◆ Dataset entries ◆
[Start of Attachment]
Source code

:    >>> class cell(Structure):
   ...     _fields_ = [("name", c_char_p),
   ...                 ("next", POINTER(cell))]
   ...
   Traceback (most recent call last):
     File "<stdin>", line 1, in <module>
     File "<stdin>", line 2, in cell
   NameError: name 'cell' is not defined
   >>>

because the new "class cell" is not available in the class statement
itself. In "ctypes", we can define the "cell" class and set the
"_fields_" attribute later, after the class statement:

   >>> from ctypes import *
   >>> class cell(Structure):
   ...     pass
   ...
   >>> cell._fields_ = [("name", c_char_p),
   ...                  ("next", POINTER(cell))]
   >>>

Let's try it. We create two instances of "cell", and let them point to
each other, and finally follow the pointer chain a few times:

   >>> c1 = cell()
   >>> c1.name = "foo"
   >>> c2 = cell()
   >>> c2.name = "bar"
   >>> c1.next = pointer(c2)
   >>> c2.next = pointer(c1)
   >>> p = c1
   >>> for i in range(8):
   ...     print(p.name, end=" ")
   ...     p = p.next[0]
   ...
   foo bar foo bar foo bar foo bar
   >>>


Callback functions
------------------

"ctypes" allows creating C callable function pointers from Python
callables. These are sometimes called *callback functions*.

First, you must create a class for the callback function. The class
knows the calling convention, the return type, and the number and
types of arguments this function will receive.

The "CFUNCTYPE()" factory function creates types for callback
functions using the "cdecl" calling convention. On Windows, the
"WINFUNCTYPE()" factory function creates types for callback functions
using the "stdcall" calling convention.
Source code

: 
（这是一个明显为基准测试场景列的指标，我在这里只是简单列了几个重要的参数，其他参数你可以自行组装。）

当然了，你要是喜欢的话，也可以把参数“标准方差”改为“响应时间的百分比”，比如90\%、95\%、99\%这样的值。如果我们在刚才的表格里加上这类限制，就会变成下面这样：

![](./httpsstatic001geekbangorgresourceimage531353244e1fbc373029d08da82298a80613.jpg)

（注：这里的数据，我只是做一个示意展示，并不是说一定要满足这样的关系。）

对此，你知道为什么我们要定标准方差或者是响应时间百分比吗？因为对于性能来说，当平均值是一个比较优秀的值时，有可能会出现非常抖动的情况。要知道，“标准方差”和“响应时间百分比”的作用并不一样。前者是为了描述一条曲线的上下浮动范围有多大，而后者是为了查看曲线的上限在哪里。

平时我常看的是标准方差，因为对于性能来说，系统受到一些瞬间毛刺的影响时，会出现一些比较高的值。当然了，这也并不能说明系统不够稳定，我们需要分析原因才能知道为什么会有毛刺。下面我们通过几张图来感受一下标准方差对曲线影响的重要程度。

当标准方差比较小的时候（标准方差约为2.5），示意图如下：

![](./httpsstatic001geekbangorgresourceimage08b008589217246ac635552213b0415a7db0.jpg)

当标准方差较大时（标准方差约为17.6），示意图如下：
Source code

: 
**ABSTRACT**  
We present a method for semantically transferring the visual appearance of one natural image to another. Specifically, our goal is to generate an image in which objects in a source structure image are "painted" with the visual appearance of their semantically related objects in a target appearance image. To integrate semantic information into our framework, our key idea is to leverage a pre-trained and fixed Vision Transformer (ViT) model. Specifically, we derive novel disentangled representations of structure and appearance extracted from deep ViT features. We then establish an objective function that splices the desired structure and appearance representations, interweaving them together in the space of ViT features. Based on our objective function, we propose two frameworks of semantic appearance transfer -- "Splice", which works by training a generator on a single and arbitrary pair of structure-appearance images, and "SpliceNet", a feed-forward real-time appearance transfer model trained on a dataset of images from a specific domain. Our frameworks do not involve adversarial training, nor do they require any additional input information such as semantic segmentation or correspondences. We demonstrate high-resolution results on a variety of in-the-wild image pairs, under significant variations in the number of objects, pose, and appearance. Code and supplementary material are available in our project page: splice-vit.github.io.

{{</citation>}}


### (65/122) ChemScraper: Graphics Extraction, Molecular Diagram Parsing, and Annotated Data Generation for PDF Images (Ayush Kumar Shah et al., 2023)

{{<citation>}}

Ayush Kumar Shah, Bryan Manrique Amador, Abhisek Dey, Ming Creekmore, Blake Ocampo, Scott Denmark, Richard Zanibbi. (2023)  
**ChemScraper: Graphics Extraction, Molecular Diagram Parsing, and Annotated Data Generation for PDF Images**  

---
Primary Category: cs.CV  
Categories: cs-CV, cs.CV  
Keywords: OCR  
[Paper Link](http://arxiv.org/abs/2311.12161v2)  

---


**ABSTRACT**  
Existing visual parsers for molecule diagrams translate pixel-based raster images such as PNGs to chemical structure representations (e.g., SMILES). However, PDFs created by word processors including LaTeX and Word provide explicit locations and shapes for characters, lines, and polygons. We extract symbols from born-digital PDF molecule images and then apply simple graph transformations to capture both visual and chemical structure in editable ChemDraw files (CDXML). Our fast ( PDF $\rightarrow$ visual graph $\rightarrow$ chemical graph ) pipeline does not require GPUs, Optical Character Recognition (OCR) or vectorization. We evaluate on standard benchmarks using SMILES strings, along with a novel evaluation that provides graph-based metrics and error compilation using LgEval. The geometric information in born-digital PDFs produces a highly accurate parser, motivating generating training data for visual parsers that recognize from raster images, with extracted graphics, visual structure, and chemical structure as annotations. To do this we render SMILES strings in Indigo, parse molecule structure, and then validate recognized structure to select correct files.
[End of Attachment]
◆ Task goal ◆
Copy every row above word for word, keeping each line as it appears.

◆ Result of this task ◆
Source code

:    >>> class cell(Structure):
   ...     _fields_ = [("name", c_char_p),
   ...                 ("next", POINTER(cell))]
   ...
   Traceback (most recent call last):
     File "<stdin>", line 1, in <module>
     File "<stdin>", line 2, in cell
   NameError: name 'cell' is not defined
   >>>

because the new "class cell" is not available in the class statement
itself. In "ctypes", we can define the "cell" class and set the
"_fields_" attribute later, after the class statement:

   >>> from ctypes import *
   >>> class cell(Structure):
   ...     pass
   ...
   >>> cell._fields_ = [("name", c_char_p),
   ...                  ("next", POINTER(cell))]
   >>>

Let's try it. We create two instances of "cell", and let them point to
each other, and finally follow the pointer chain a few times:

   >>> c1 = cell()
   >>> c1.name = "foo"
   >>> c2 = cell()
   >>> c2.name = "bar"
   >>> c1.next = pointer(c2)
   >>> c2.next = pointer(c1)
   >>> p = c1
   >>> for i in range(8):
   ...     print(p.name, end=" ")
   ...     p = p.next[0]
   ...
   foo bar foo bar foo bar foo bar
   >>>


Callback functions
------------------

"ctypes" allows creating C callable function pointers from Python
callables. These are sometimes called *callback functions*.

First, you must create a class for the callback function. The class
knows the calling convention, the return type, and the number and
types of arguments this function will receive.

The "CFUNCTYPE()" factory function creates types for callback
functions using the "cdecl" calling convention. On Windows, the
"WINFUNCTYPE()" factory function creates types for callback functions
using the "stdcall" calling convention.
Source code

: 
（这是一个明显为基准测试场景列的指标，我在这里只是简单列了几个重要的参数，其他参数你可以自行组装。）

当然了，你要是喜欢的话，也可以把参数“标准方差”改为“响应时间的百分比”，比如90\%、95\%、99\%这样的值。如果我们在刚才的表格里加上这类限制，就会变成下面这样：

![](./httpsstatic001geekbangorgresourceimage531353244e1fbc373029d08da82298a80613.jpg)

（注：这里的数据，我只是做一个示意展示，并不是说一定要满足这样的关系。）

对此，你知道为什么我们要定标准方差或者是响应时间百分比吗？因为对于性能来说，当平均值是一个比较优秀的值时，有可能会出现非常抖动的情况。要知道，“标准方差”和“响应时间百分比”的作用并不一样。前者是为了描述一条曲线的上下浮动范围有多大，而后者是为了查看曲线的上限在哪里。

平时我常看的是标准方差，因为对于性能来说，系统受到一些瞬间毛刺的影响时，会出现一些比较高的值。当然了，这也并不能说明系统不够稳定，我们需要分析原因才能知道为什么会有毛刺。下面我们通过几张图来感受一下标准方差对曲线影响的重要程度。

当标准方差比较小的时候（标准方差约为2.5），示意图如下：

![](./httpsstatic001geekbangorgresourceimage08b008589217246ac635552213b0415a7db0.jpg)

当标准方差较大时（标准方差约为17.6），示意图如下：
Source code

: 
**ABSTRACT**  
We present a method for semantically transferring the visual appearance of one natural image to another. Specifically, our goal is to generate an image in which objects in a source structure image are "painted" with the visual appearance of their semantically related objects in a target appearance image. To integrate semantic information into our framework, our key idea is to leverage a pre-trained and fixed Vision Transformer (ViT) model. Specifically, we derive novel disentangled representations of structure and appearance extracted from deep ViT features. We then establish an objective function that splices the desired structure and appearance representations, interweaving them together in the space of ViT features. Based on our objective function, we propose two frameworks of semantic appearance transfer -- "Splice", which works by training a generator on a single and arbitrary pair of structure-appearance images, and "SpliceNet", a feed-forward real-time appearance transfer model trained on a dataset of images from a specific domain. Our frameworks do not involve adversarial training, nor do they require any additional input information such as semantic segmentation or correspondences. We demonstrate high-resolution results on a variety of in-the-wild image pairs, under significant variations in the number of objects, pose, and appearance. Code and supplementary material are available in our project page: splice-vit.github.io.

{{</citation>}}


### (65/122) ChemScraper: Graphics Extraction, Molecular Diagram Parsing, and Annotated Data Generation for PDF Images (Ayush Kumar Shah et al., 2023)

{{<citation>}}

Ayush Kumar Shah, Bryan Manrique Amador, Abhisek Dey, Ming Creekmore, Blake Ocampo, Scott Denmark, Richard Zanibbi. (2023)  
**ChemScraper: Graphics Extraction, Molecular Diagram Parsing, and Annotated Data Generation for PDF Images**  

---
Primary Category: cs.CV  
Categories: cs-CV, cs.CV  
Keywords: OCR  
[Paper Link](http://arxiv.org/abs/2311.12161v2)  

---


**ABSTRACT**  
Existing visual parsers for molecule diagrams translate pixel-based raster images such as PNGs to chemical structure representations (e.g., SMILES). However, PDFs created by word processors including LaTeX and Word provide explicit locations and shapes for characters, lines, and polygons. We extract symbols from born-digital PDF molecule images and then apply simple graph transformations to capture both visual and chemical structure in editable ChemDraw files (CDXML). Our fast ( PDF $\rightarrow$ visual graph $\rightarrow$ chemical graph ) pipeline does not require GPUs, Optical Character Recognition (OCR) or vectorization. We evaluate on standard benchmarks using SMILES strings, along with a novel evaluation that provides graph-based metrics and error compilation using LgEval. The geometric information in born-digital PDFs produces a highly accurate parser, motivating generating training data for visual parsers that recognize from raster images, with extracted graphics, visual structure, and chemical structure as annotations. To do this we render SMILES strings in Indigo, parse molecule structure, and then validate recognized structure to select correct files.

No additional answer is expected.